What you write should be the line containing "Tilaa uutisviesti" followed by every line after it to the end of the listing, exactly as given, and nothing more.

* * * *

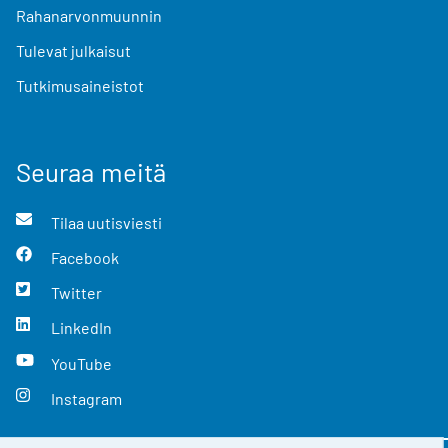
Rahanarvonmuunnin
Tulevat julkaisut
Tutkimusaineistot
Seuraa meitä
Tilaa uutisviesti
Facebook
Twitter
LinkedIn
YouTube
Instagram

* * * *

- **Answer section**:
Tilaa uutisviesti
Facebook
Twitter
LinkedIn
YouTube
Instagram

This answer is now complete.